▶ _PROMPT_
Transcribe the lines exactly, beginning with the one that contains "text_box [289, 623, 755, 776]" and ending with the final line of the records. Do not transcribe pictures.

Segment Start: DATA FOR THIS EXERCISE

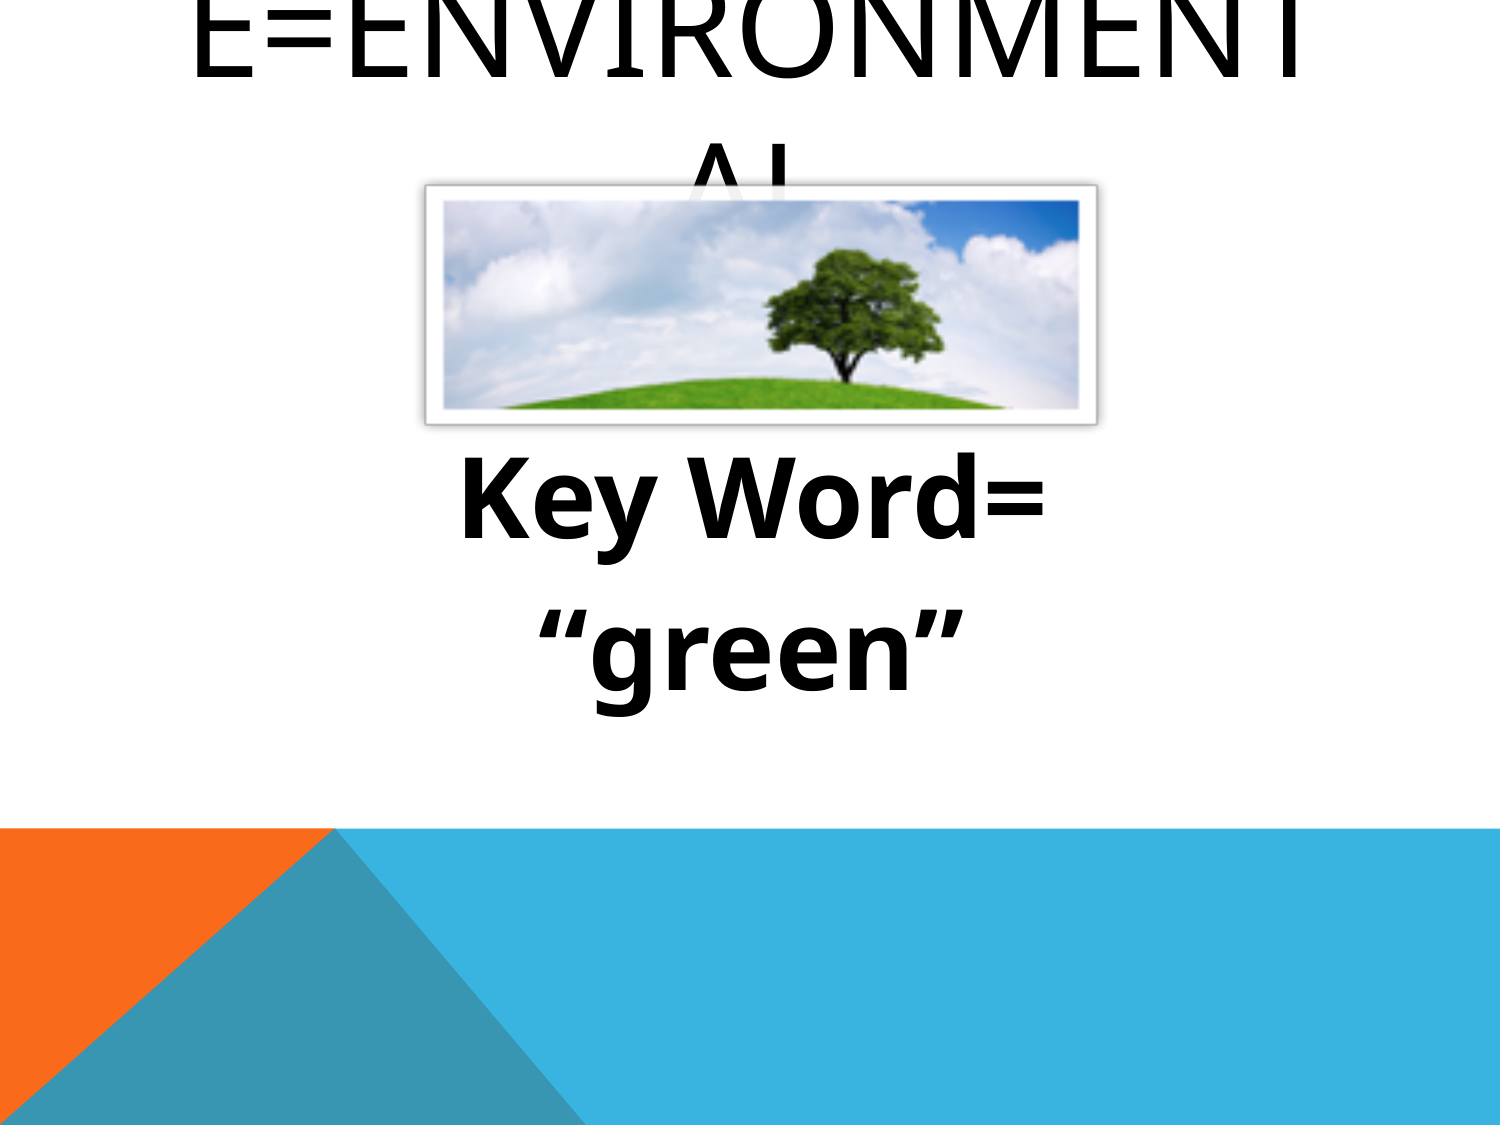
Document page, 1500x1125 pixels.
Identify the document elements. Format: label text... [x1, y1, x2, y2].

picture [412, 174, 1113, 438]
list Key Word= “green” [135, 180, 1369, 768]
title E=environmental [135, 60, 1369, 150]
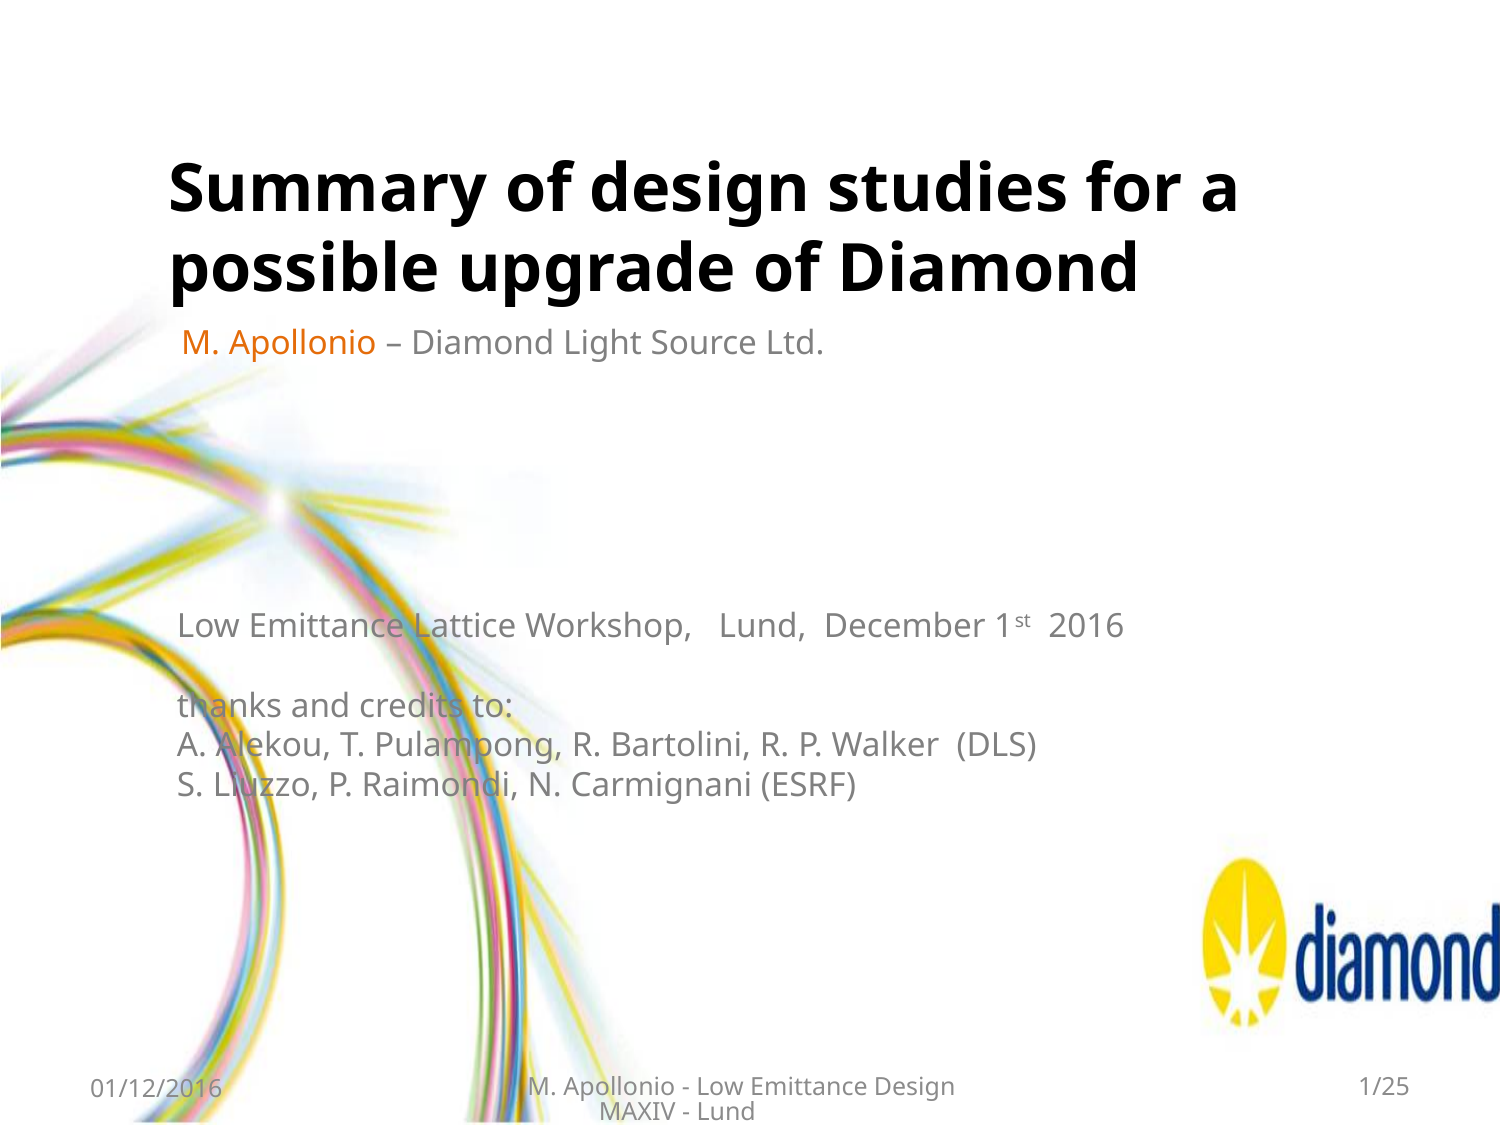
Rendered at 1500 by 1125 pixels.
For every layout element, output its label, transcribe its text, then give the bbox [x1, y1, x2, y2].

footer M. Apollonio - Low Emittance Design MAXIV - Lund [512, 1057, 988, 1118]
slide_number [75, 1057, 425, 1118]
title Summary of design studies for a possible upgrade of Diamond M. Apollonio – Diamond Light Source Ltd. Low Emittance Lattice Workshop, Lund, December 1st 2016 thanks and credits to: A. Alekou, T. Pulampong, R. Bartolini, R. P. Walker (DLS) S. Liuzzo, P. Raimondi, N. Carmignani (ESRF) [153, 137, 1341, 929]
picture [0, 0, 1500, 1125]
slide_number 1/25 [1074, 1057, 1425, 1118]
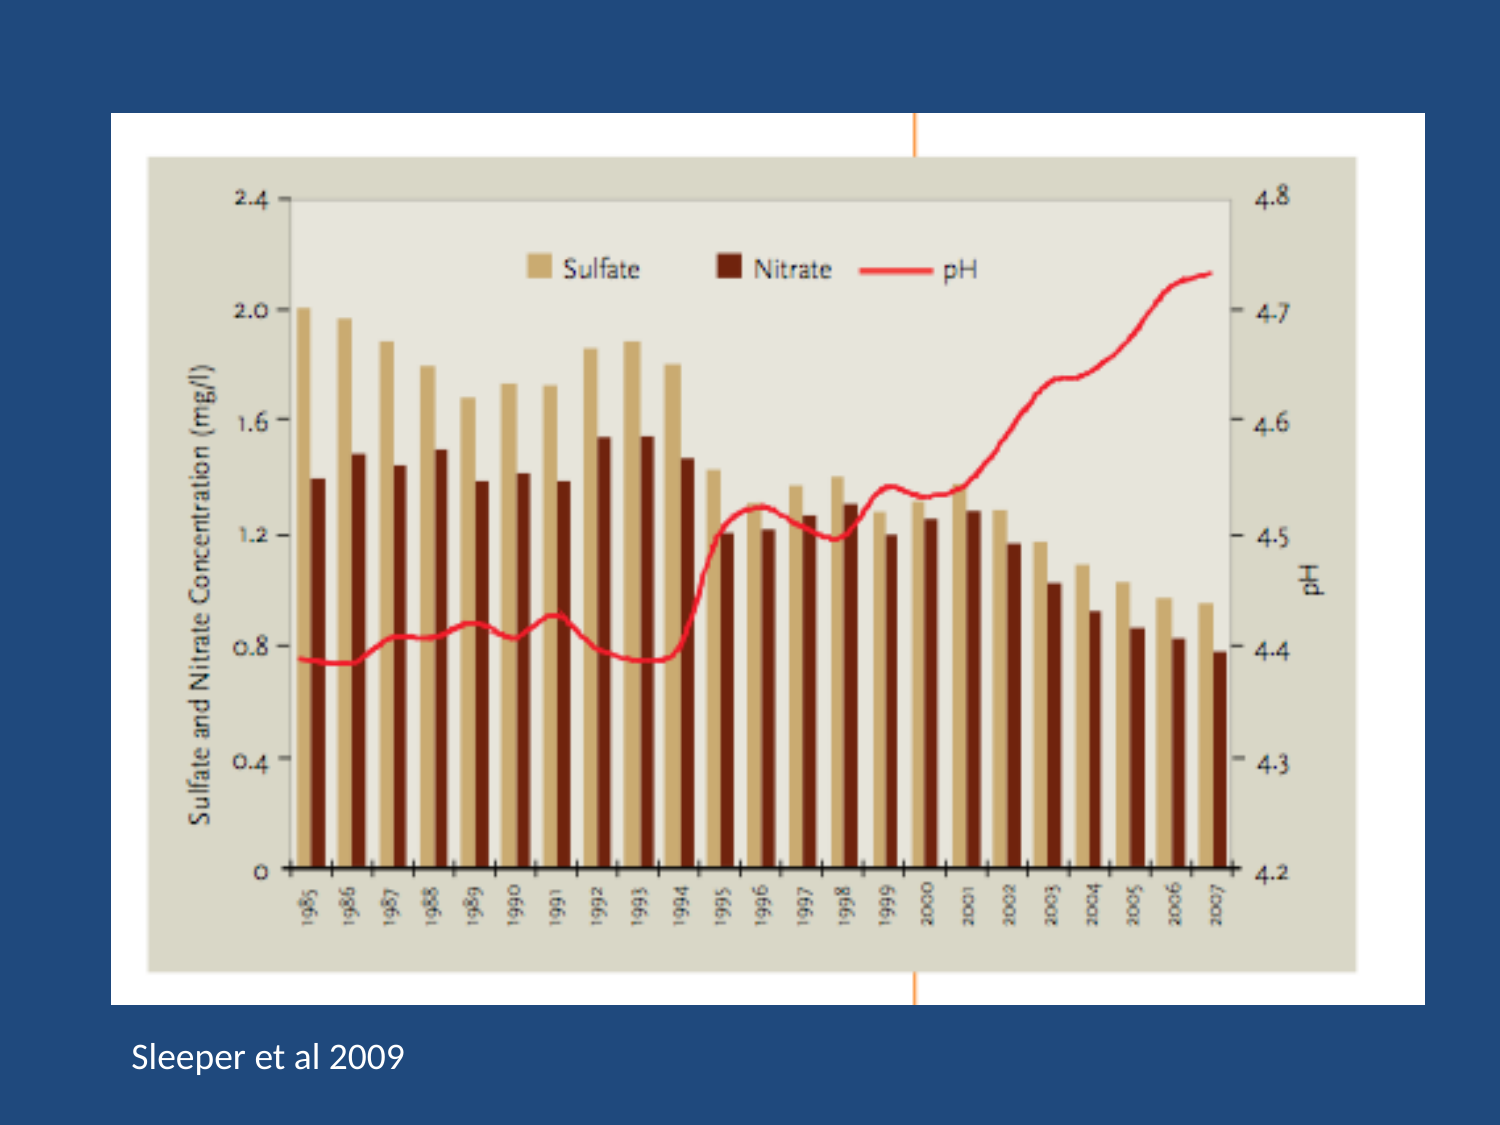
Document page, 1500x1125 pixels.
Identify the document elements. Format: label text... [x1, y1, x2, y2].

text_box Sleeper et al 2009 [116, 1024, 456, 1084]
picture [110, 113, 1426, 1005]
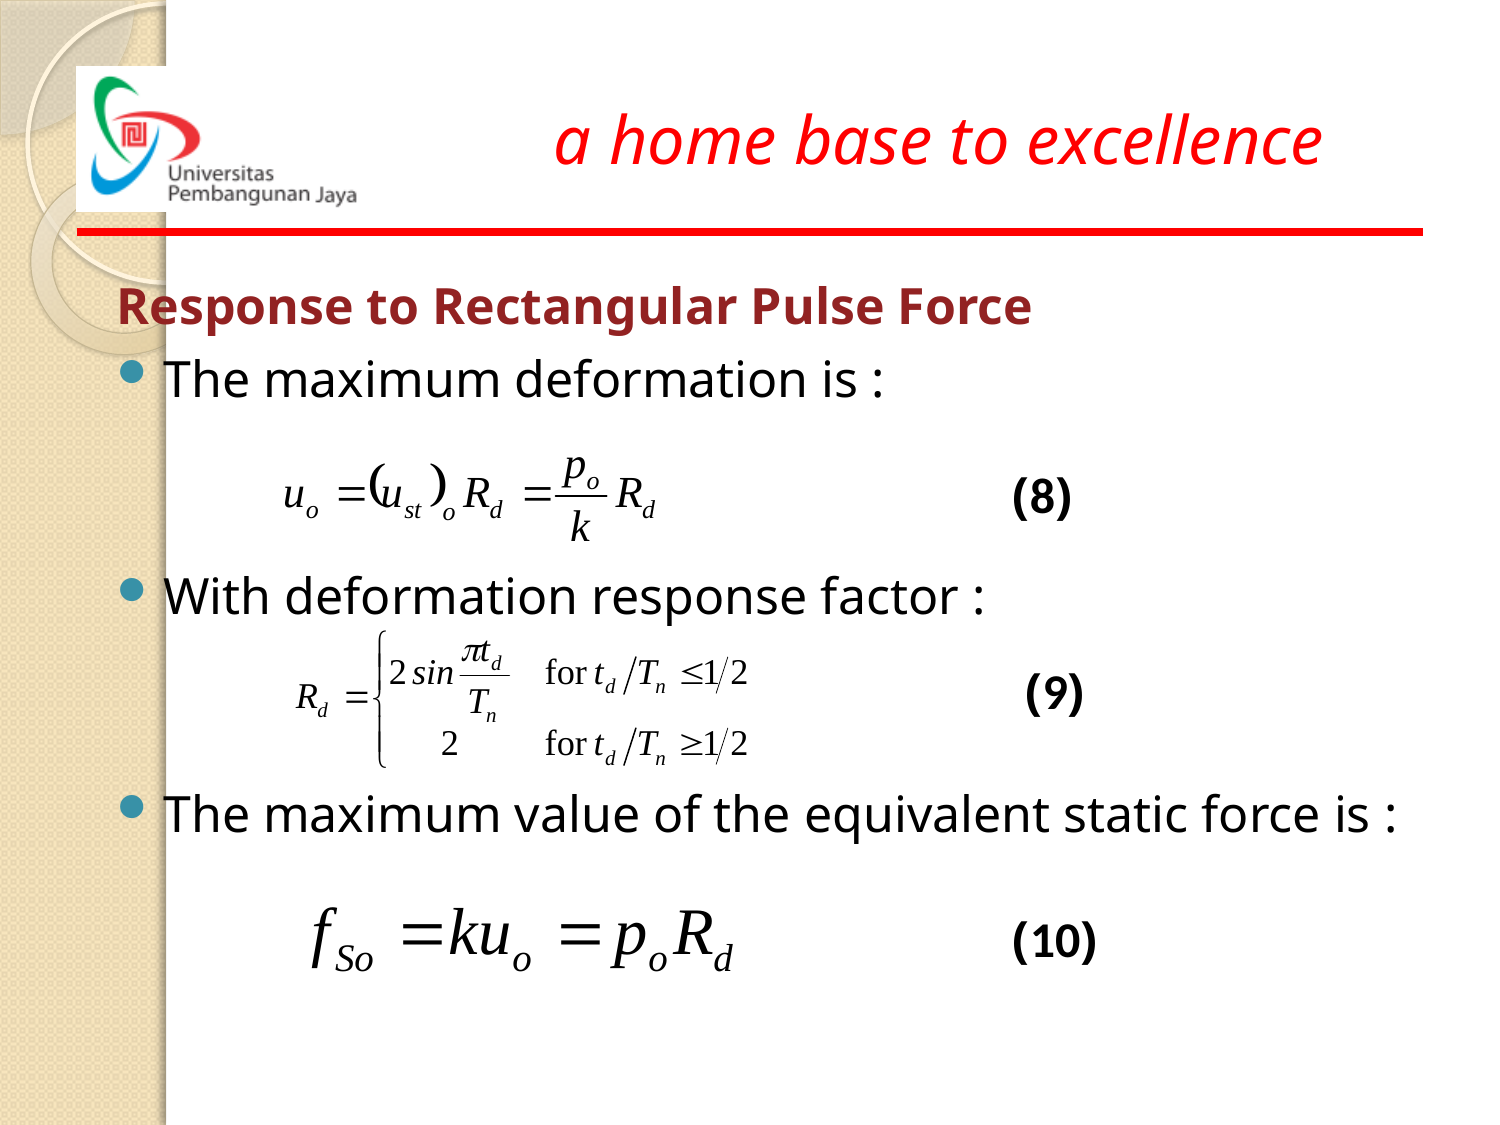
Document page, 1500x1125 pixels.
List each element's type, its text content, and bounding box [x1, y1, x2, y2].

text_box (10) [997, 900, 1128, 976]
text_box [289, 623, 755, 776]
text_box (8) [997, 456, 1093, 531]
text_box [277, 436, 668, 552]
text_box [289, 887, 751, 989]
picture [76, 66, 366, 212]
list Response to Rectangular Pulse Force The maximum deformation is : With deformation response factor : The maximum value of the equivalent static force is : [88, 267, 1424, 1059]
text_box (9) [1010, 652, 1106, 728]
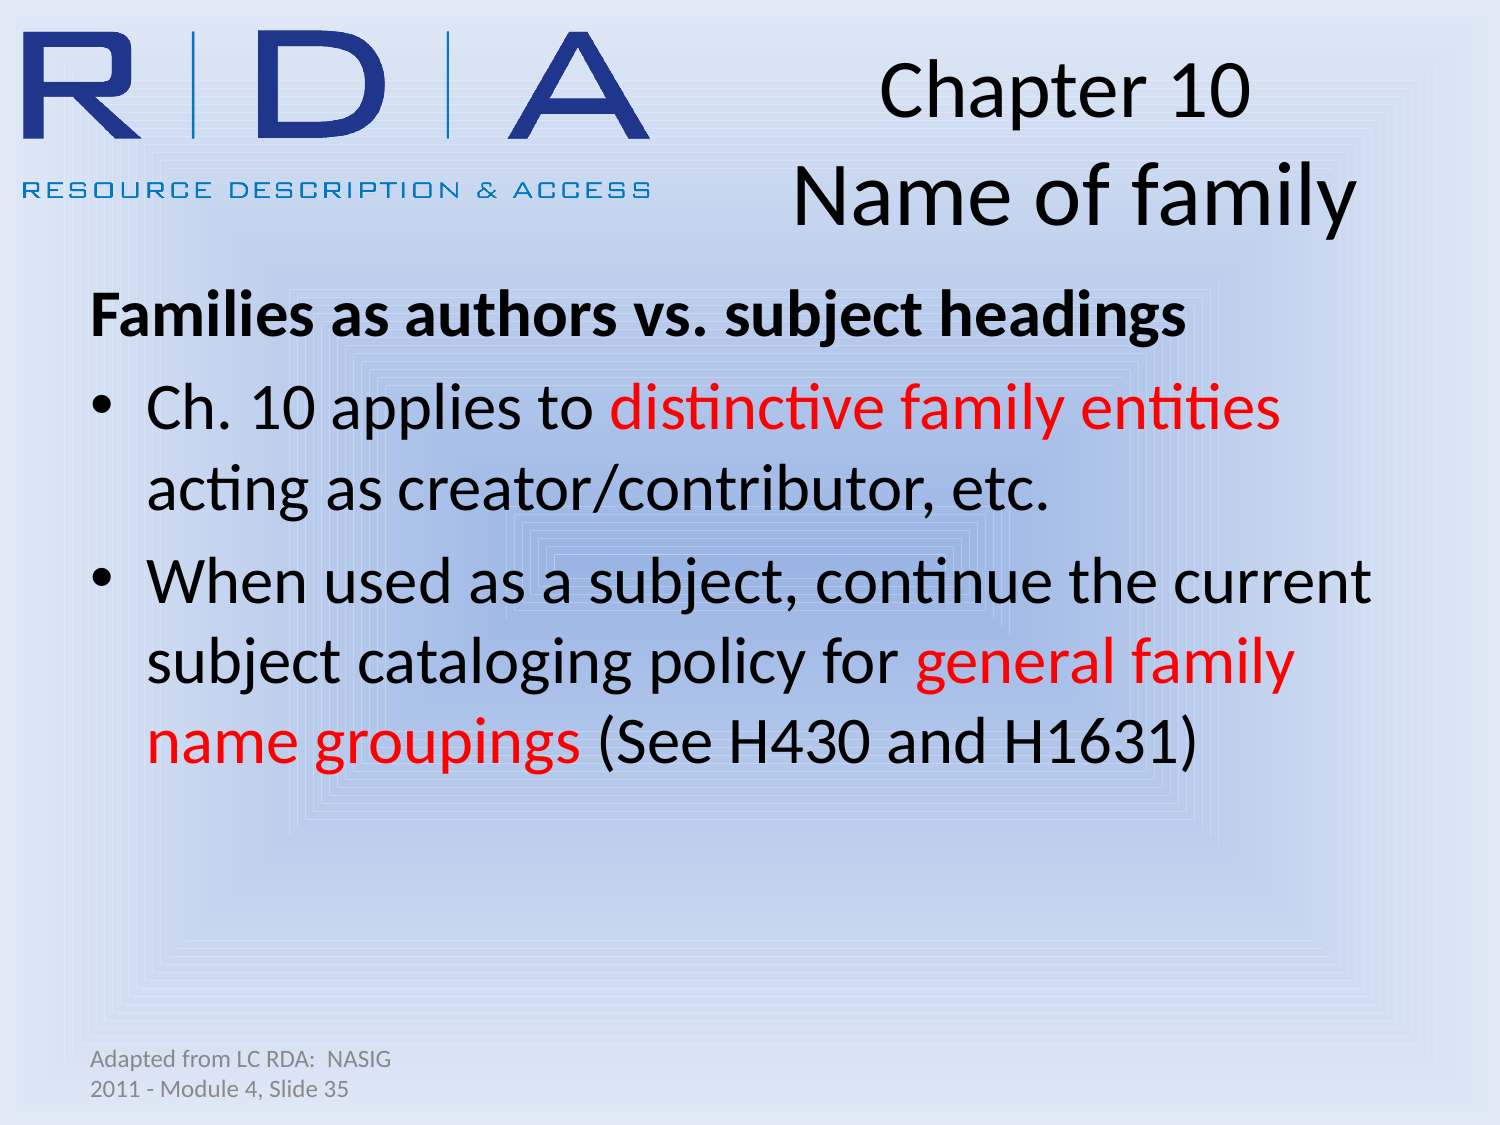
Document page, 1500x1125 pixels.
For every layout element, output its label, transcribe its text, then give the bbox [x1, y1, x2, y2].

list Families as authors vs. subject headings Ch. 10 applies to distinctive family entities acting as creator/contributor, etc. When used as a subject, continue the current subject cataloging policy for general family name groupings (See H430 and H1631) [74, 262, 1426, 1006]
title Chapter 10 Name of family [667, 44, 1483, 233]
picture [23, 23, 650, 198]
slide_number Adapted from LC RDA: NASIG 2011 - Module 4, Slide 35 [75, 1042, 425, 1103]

Segment End: DATA FOR THIS EXERCISE

▶ _RESPONSE FOR THIS EXERCISE_
text_box [289, 623, 755, 776]
text_box (8) [997, 456, 1093, 531]
text_box [277, 436, 668, 552]
text_box [289, 887, 751, 989]
picture [76, 66, 366, 212]
list Response to Rectangular Pulse Force The maximum deformation is : With deformation response factor : The maximum value of the equivalent static force is : [88, 267, 1424, 1059]
text_box (9) [1010, 652, 1106, 728]
Document page, 1500x1125 pixels.
For every layout element, output its label, transcribe its text, then give the bbox [x1, y1, x2, y2].

list Families as authors vs. subject headings Ch. 10 applies to distinctive family entities acting as creator/contributor, etc. When used as a subject, continue the current subject cataloging policy for general family name groupings (See H430 and H1631) [74, 262, 1426, 1006]
title Chapter 10 Name of family [667, 44, 1483, 233]
picture [23, 23, 650, 198]
slide_number Adapted from LC RDA: NASIG 2011 - Module 4, Slide 35 [75, 1042, 425, 1103]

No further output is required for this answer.